Film culte 08/06/2010 18:01


C'est extrêmement drole!!!!

Je pense que ça gagne vraiment à être connu!


clint 10/04/2009 17:04

édité depuis peu chez Omnibus, 4 "jeeves " notammment mon préféré " ça va , jeeves" il y est question de " Vraiment, Monsieur " qui pourrait se traduire par " tu parles ! "

Passant revenu en repassant 25/02/2009 12:58

GF, vous n'êtes jamais meilleur que lorsque vous êtes concis, Vous devriez y travailler. trois notes de Satie valent bien mieux que toute une fanfare.
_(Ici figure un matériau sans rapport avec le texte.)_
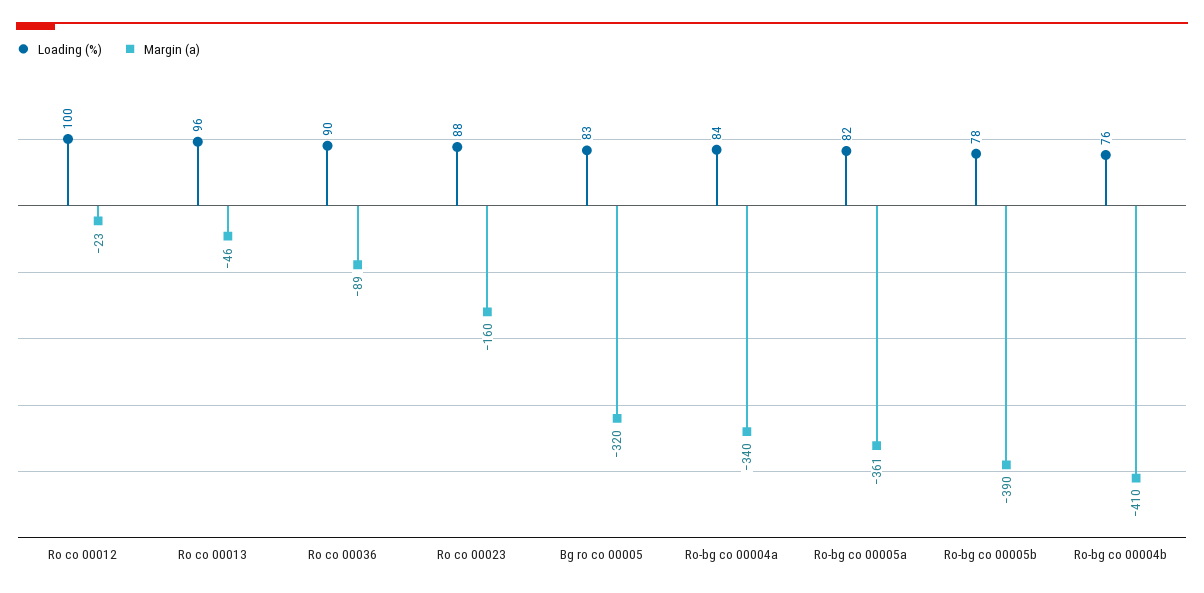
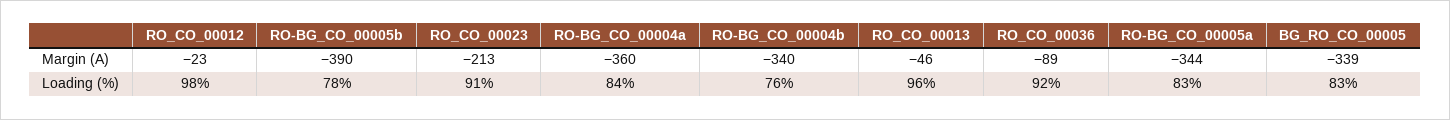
Loading (%), Ro co 00012: 100 -> 98
Loading (%), Ro co 00036: 90 -> 92
Loading (%), Ro co 00023: 88 -> 91
Margin (a), Ro co 00023: -160 -> -213
Margin (a), Bg ro co 00005: -320 -> -339
Margin (a), Ro-bg co 00004a: -340 -> -360
Loading (%), Ro-bg co 00005a: 82 -> 83
Margin (a), Ro-bg co 00005a: -361 -> -344
Margin (a), Ro-bg co 00004b: -410 -> -340

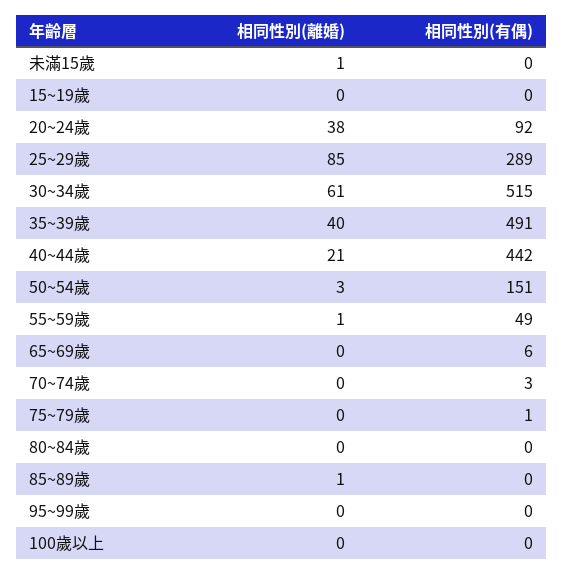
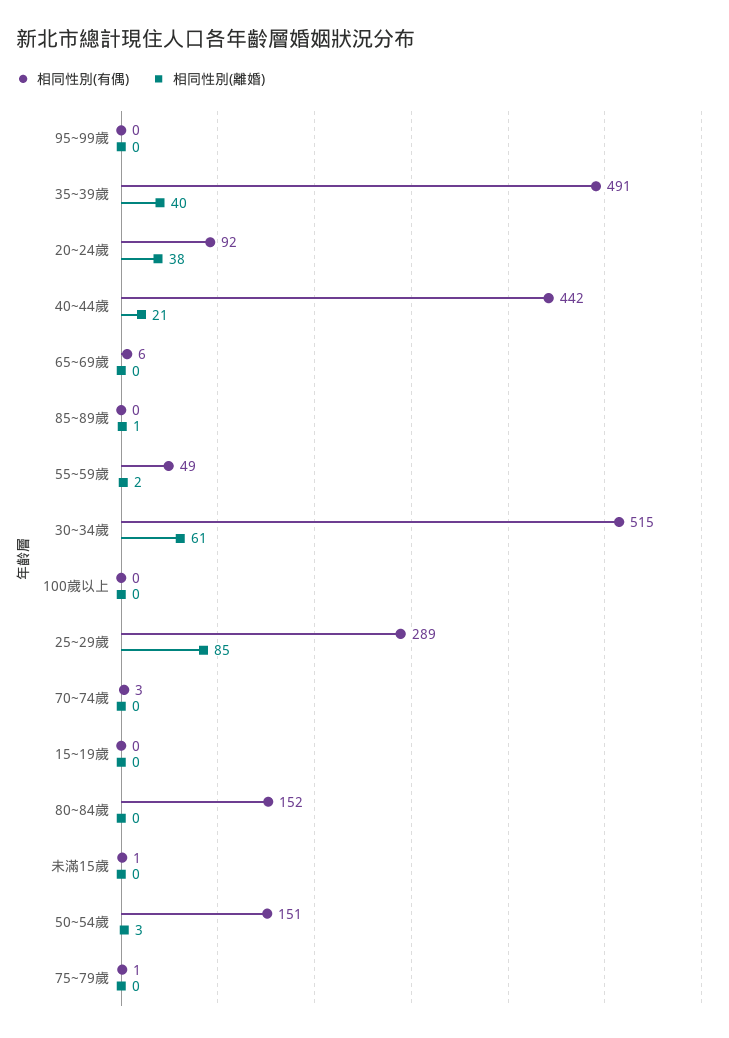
相同性別(離婚), 未滿15歲: 1 -> 0
相同性別(有偶), 未滿15歲: 0 -> 1
相同性別(離婚), 55~59歲: 1 -> 2
相同性別(有偶), 80~84歲: 0 -> 152

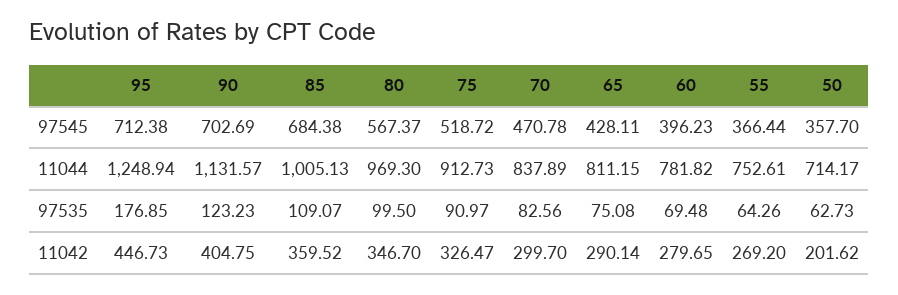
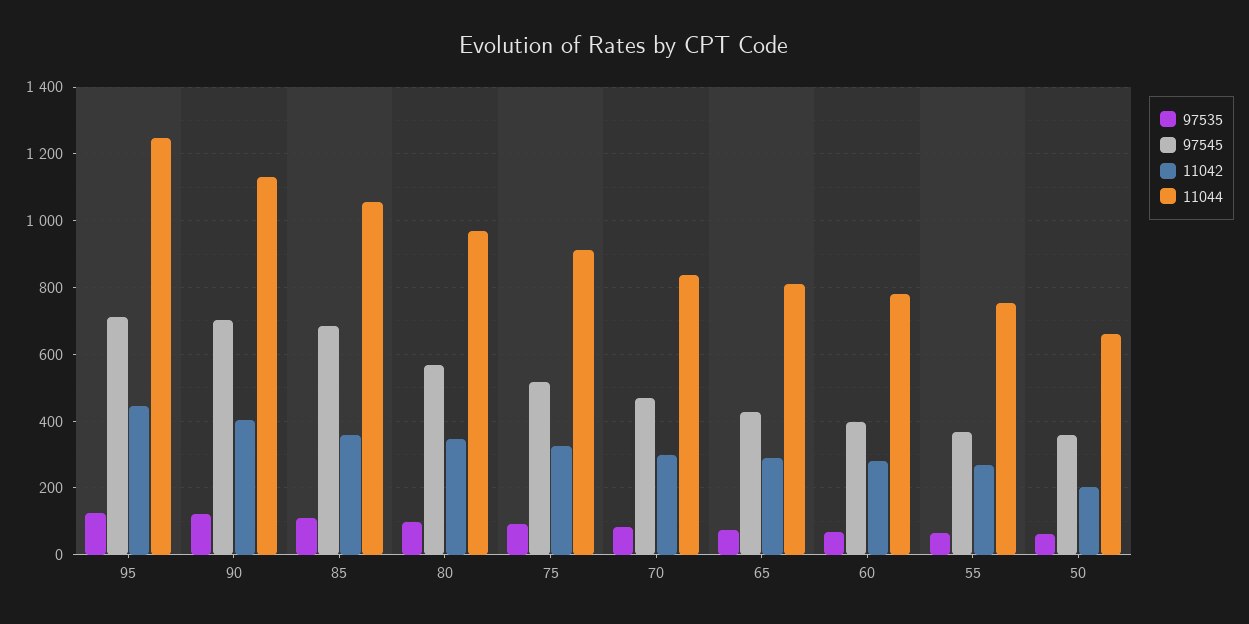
11044, 85: 1005.13 -> 1060
11044, 50: 714.17 -> 660
97535, 95: 176.85 -> 120

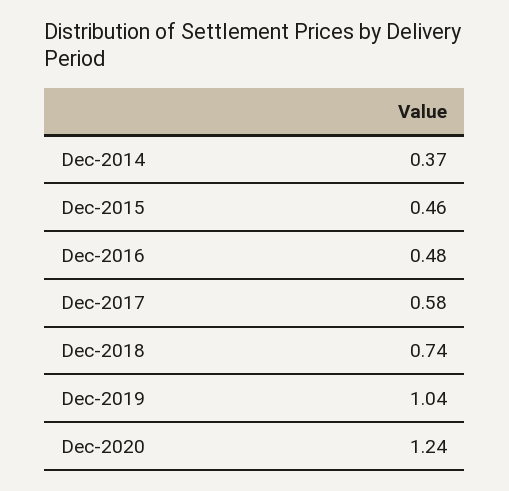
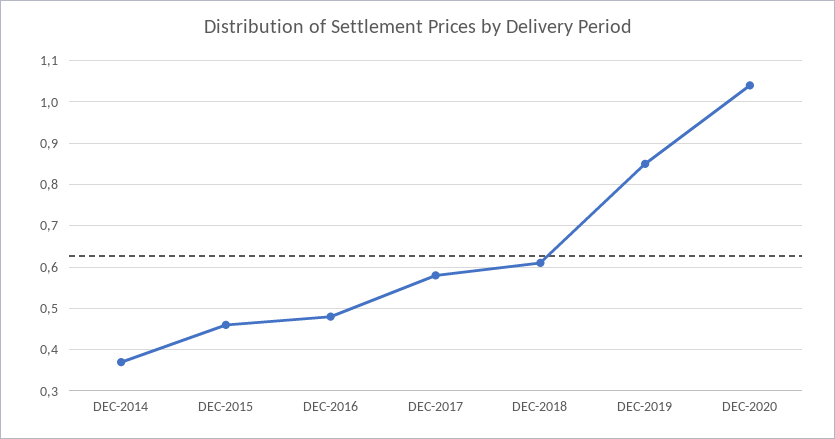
Dec-2018: 0.74 -> 0.6
Dec-2019: 1.04 -> 0.85
Dec-2020: 1.24 -> 1.05

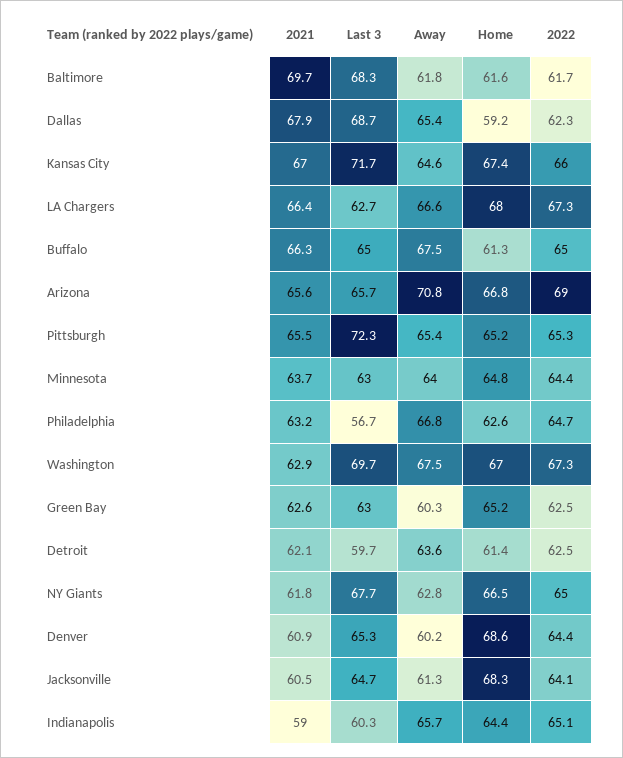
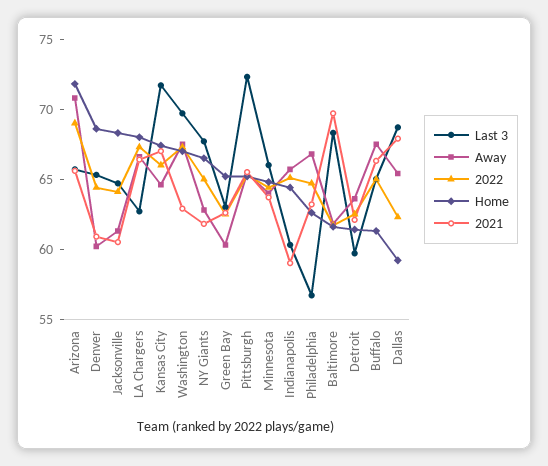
Home, Arizona: 66.8 -> 72
Last 3, Minnesota: 63 -> 66

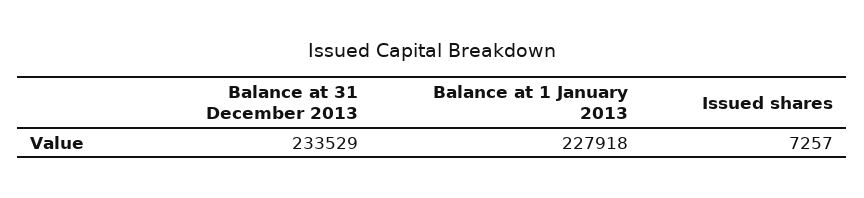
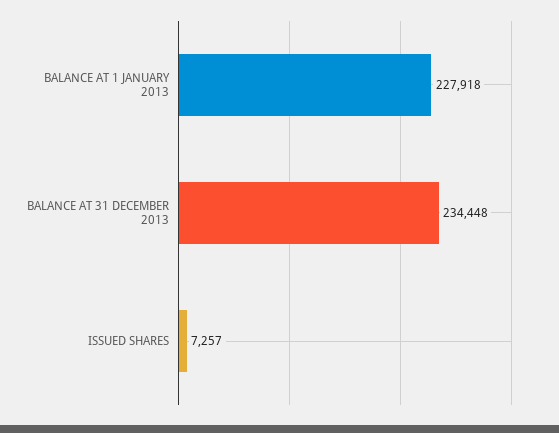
Balance at 31 December 2013: 233529 -> 234448

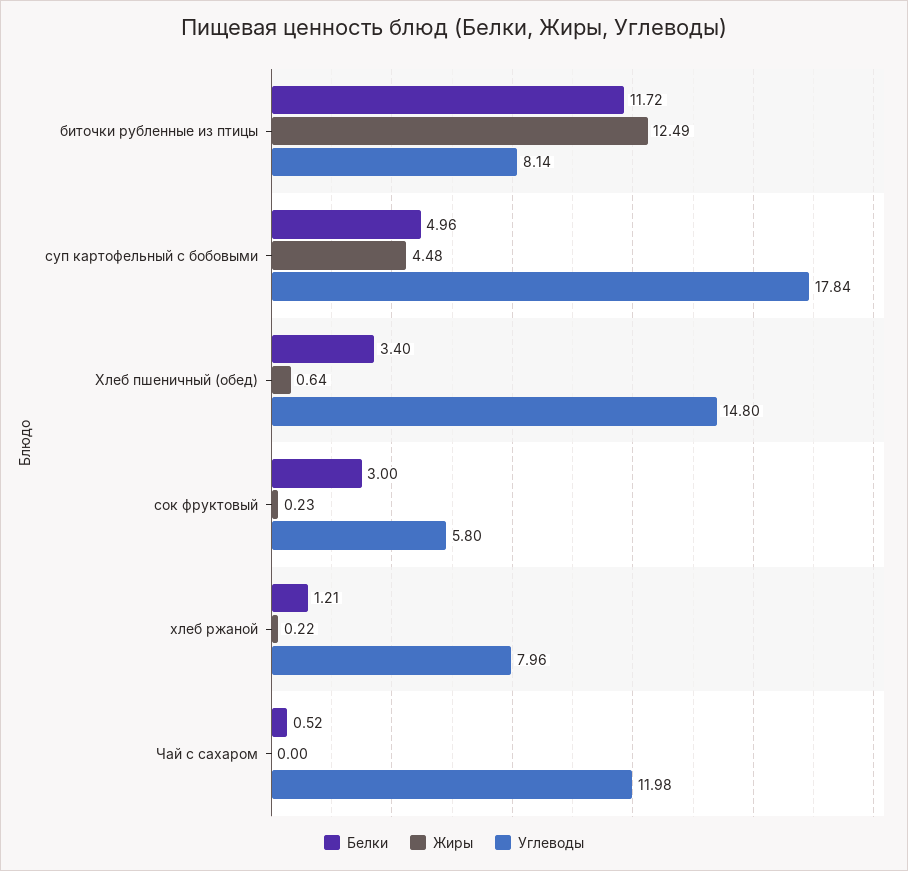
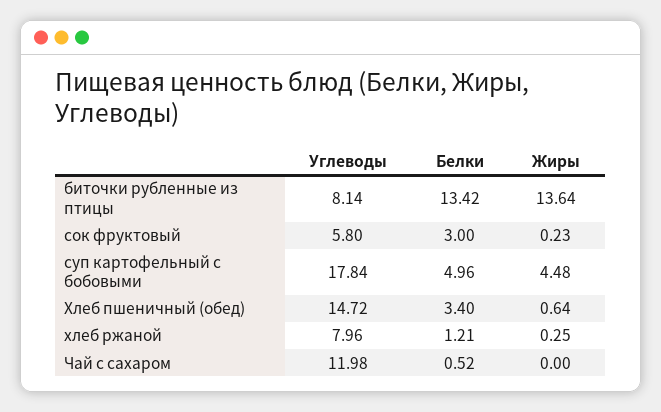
Белки, биточки рубленные из птицы: 11.72 -> 13.42
Жиры, биточки рубленные из птицы: 12.49 -> 13.64
Углеводы, Хлеб пшеничный (обед): 14.8 -> 14.72
Жиры, хлеб ржаной: 0.22 -> 0.25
Passant ne passant pas par hasard 25/02/2009 02:32

Alors je vous ai démasqué, Georges Flipo. Vos immenses pouvoirs prouvent idéniablement que vous êtes un mutant cosmique tricéphale, probablement en provenance d'Alpha du Centaure. Vous avez revêtu forme humaine pour conquérir notre planète. Les lecteurs de votre blog subissent à leur insu un bombardement d'images subliminales destinées à en faire des créatures dociles !
Le Monde doit savoir !

Georges F. 25/02/2009 08:36


...


passant par hasard 22/02/2009 22:47

Qu'est ce qu'il est savant, ce Georges Flipo... C'est bien simple, il sit tout! Et pas bégueule, toujours prêt à donner un conseil au wanabee grelottant. Et en plus, il écrirait des livres, GF !
Bravo, continuez, Georges Flipo.

Georges F. 24/02/2009 10:38


>> Vous êtes passé bien trop vite, ô passant qui passait par hasard en passant, vous n'avez pas eu le temps de dire de moi tout le bien qui s'imposait.
Je vous signale donc que je guéris les écrouelles d'un simple regard, que je soigne les prurits suintants par imposition des mains, que je charme les vieilles dames en leur sussurrant des mélopées
en ouolof ou en aymara, et que je joue des marionnettes pour les petits-enfants. Je suis aussi d'une irrésistible drôlerie quand j'imite la danse nuptiale du varan de Komodo.